[Stored data]
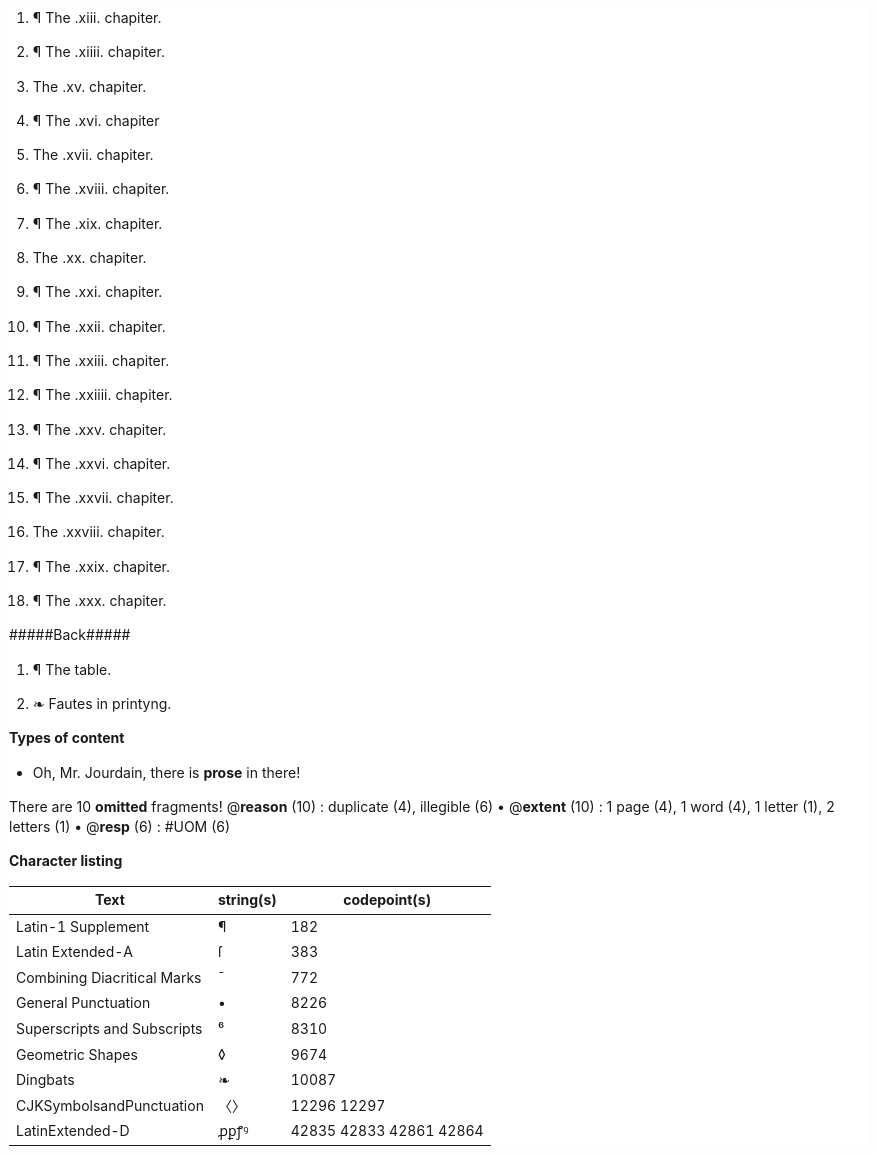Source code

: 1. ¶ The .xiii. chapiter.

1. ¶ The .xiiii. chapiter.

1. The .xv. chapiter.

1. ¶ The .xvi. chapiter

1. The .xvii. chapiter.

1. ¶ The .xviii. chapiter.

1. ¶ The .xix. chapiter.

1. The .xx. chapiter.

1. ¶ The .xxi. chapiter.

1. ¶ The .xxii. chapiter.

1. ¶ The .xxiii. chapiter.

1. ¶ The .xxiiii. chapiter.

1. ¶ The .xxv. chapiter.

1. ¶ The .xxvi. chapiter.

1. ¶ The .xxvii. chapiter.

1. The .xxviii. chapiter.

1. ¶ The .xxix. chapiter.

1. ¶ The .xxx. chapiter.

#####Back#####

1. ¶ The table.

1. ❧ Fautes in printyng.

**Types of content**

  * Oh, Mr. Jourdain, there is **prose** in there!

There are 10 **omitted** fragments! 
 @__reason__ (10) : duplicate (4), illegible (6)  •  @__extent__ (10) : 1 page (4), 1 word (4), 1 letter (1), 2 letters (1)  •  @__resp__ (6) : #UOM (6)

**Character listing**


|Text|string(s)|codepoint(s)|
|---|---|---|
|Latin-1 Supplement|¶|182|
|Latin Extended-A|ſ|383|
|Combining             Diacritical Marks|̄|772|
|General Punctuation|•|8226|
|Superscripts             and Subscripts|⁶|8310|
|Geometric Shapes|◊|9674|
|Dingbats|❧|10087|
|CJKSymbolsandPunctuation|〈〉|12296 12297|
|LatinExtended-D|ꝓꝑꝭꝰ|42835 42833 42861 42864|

:: Exercise aim ::
Set down verbatim the portion of the records that begins with the line containing "1. The .xvii. chapiter." and runs through the end of the records, both ends included.

:: Answer section ::
1. The .xvii. chapiter.

1. ¶ The .xviii. chapiter.

1. ¶ The .xix. chapiter.

1. The .xx. chapiter.

1. ¶ The .xxi. chapiter.

1. ¶ The .xxii. chapiter.

1. ¶ The .xxiii. chapiter.

1. ¶ The .xxiiii. chapiter.

1. ¶ The .xxv. chapiter.

1. ¶ The .xxvi. chapiter.

1. ¶ The .xxvii. chapiter.

1. The .xxviii. chapiter.

1. ¶ The .xxix. chapiter.

1. ¶ The .xxx. chapiter.

#####Back#####

1. ¶ The table.

1. ❧ Fautes in printyng.

**Types of content**

  * Oh, Mr. Jourdain, there is **prose** in there!

There are 10 **omitted** fragments! 
 @__reason__ (10) : duplicate (4), illegible (6)  •  @__extent__ (10) : 1 page (4), 1 word (4), 1 letter (1), 2 letters (1)  •  @__resp__ (6) : #UOM (6)

**Character listing**


|Text|string(s)|codepoint(s)|
|---|---|---|
|Latin-1 Supplement|¶|182|
|Latin Extended-A|ſ|383|
|Combining             Diacritical Marks|̄|772|
|General Punctuation|•|8226|
|Superscripts             and Subscripts|⁶|8310|
|Geometric Shapes|◊|9674|
|Dingbats|❧|10087|
|CJKSymbolsandPunctuation|〈〉|12296 12297|
|LatinExtended-D|ꝓꝑꝭꝰ|42835 42833 42861 42864|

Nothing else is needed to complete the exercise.